BY ALLISON OPSON CLEMENT NEWS EDITOR
The Veteran Success Center helps college students who’ve served in the military connect to each other and find resources they need.
It offers a space for the variety of presentations and meetings it hosts, as well as a hang-out area.
The center opened its own location in the Werner University Center earlier this year, and is growing as a resource to student veterans.
“There does need to be something out there for student veterans,” said Veterans Coordinator Kyle Rodgers. “College is hard for anybody.”
With the added challenges vets face re-entering academia, it’s important that they have somewhere to turn when they need help, he explained.
A 2012 study by the Colorado Workforce Development Council estimates that 3 percent of student veterans graduate from university; 88 percent drop out within their first year.
Rodgers says that those numbers may not an entirely accurate reflection of current trends, at Western in particular, but noted that such reports can highlight a major problem that needs to be addressed.
“Some of the stuff is pretty minor,” Rodgers said of the challenges student veterans have to deal with. “But then, some of the stuff is pretty serious.”
Cody Knight, veteran liaison, said that the age and experience gap between traditional students fresh out of high school and military veterans can create a huge divide.
The Veteran Success Center helps people navigate their GI Bill benefits gaps and caveats, which may have a significant impact on the ability of a veteran to continue their education.
Student veterans are supposed to have a full ride to college, and yet their drop-out rates are consistently above average, in some cases by a wide margin.
By and large, Rodgers said, the GI Bill is still a big advantage, but negotiating through it takes some work.
“All that stuff kind of compounds,” Rodgers said. The center can help bridge the gap to success. There are hundreds of programs to support veterans, and he can tell them where to look.
Drop in support groups and other meetings are held on Tuesday. Along with Rodgers, two work study students are paid by the VA. All three are veterans.
According to Knight, more people are coming in this term, now that news of the Veteran Success Center on campus is spreading.
Rodgers’ role focuses on the recruitment to and retention of veterans at Western.

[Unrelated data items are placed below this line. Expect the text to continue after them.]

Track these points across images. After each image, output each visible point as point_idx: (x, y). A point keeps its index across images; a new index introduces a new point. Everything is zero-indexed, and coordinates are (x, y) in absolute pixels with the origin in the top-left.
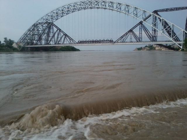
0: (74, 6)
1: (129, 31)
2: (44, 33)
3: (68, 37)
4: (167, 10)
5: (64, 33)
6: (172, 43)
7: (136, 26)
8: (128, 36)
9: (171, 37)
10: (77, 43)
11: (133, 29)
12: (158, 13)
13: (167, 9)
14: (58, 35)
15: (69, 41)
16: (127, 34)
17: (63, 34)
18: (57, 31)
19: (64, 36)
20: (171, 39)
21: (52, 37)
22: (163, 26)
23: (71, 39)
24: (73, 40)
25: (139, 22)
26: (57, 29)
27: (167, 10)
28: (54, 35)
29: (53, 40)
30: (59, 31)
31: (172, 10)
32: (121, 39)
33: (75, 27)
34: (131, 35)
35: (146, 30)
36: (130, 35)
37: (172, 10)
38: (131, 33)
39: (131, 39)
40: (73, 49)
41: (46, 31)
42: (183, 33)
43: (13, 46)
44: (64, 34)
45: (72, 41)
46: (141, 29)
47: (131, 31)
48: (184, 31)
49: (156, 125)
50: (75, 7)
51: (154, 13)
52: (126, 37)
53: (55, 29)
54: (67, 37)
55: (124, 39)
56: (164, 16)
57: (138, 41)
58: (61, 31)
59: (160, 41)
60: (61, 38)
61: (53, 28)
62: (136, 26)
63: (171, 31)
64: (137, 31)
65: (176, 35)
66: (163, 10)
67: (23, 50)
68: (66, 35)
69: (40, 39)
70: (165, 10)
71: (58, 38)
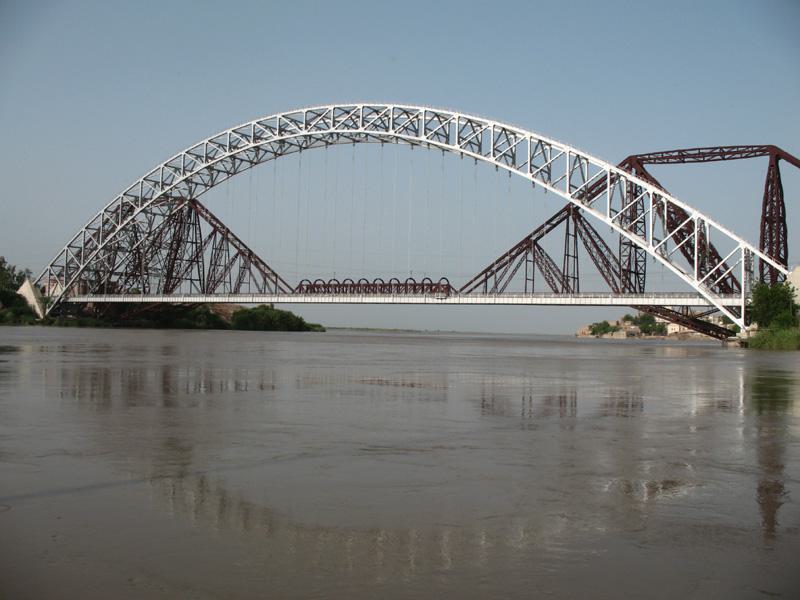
0: (282, 130)
1: (520, 244)
2: (156, 245)
3: (256, 265)
4: (681, 157)
5: (242, 248)
6: (702, 302)
7: (551, 224)
8: (515, 270)
9: (691, 262)
10: (293, 292)
11: (539, 238)
12: (647, 167)
13: (680, 151)
14: (218, 250)
15: (260, 281)
16: (510, 256)
17: (236, 251)
18: (210, 237)
19: (240, 261)
20: (696, 284)
21: (191, 261)
22: (662, 216)
23: (269, 274)
24: (276, 276)
25: (564, 206)
26: (212, 229)
27: (681, 157)
28: (200, 250)
29: (195, 274)
30: (219, 236)
31: (701, 156)
32: (485, 280)
33: (290, 223)
34: (530, 264)
35: (593, 241)
36: (525, 267)
37: (701, 156)
38: (530, 257)
39: (530, 283)
40: (289, 323)
41: (168, 238)
42: (762, 269)
43: (18, 292)
44: (241, 253)
45: (276, 283)
46: (572, 239)
47: (529, 244)
48: (749, 256)
49: (646, 495)
50: (286, 136)
51: (629, 170)
52: (506, 271)
53: (206, 229)
54: (253, 268)
55: (498, 277)
56: (677, 187)
57: (559, 287)
58: (230, 236)
59: (658, 295)
60: (227, 268)
61: (196, 224)
62: (551, 224)
63: (707, 273)
64: (553, 244)
65: (720, 259)
66: (668, 158)
67: (64, 314)
68: (249, 256)
69: (138, 269)
70: (671, 157)
71: (214, 264)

Students who are connected to campus are more successful academically, and are less likely to leave. Rodgers says he tries to put on at least one program every week or every other week.
One presenter helps with resumes; another helps with financial planning.
“Even though you’re 22, 23, and expected to know all this, you don’t,” Rodgers said.
In addition to helping individual veterans, if many people have the same problem or idea, Rodgers can help them get together and make it actionable.
“We can then bring a collective voice to ASWOU or the administration,” Rodgers said.
Rodgers said that it is important to get the Veteran Success Center and the people it supports involved in the community.
They helped with the Toys for Tots drive, and Rodgers said that he is trying to raise more awareness this term; for fall, he said, it was a learning curve figuring out what works to get veterans’ attention.
“We bring our collective knowledge here to help each other,” said Dolan Kasnick, the third member of the center’s team. The center is intended to help get ex-military students better connected to campus, and help them succeed in their time here.
Having the center also helps out the rest of campus, said Rodgers, because it frees up the registrar’s office from veterans’ questions, which helps streamline their process more, and they may be able to provide more assistance.
Veterans should come to the center, first, even before approaching the Registrar’s office.
Western’s Veteran Success Center is also home to an affiliated chapter of the national Student Veterans of America (SVA), which is dedicated to providing help to ex-military members, for graduation and beyond.
This allows the center to offer SVA-exclusive scholarships and additional opportunities to Western’s student veterans. Western’s SVA chapter has about 40 members.
“It’s nice to be able to come in here to talk to other guys who know what you’re talking about,” Knight said.
Kasnick said the goal is to collaborate to help today’s veteran students, and also to enrich the life of future returning military service members at Western.
“It’s that whole thing of not having to go it alone,” Rodgers said. “It’s nice to at least know where resources are.”
The Veteran Success Center is located in room 108 of the WUC.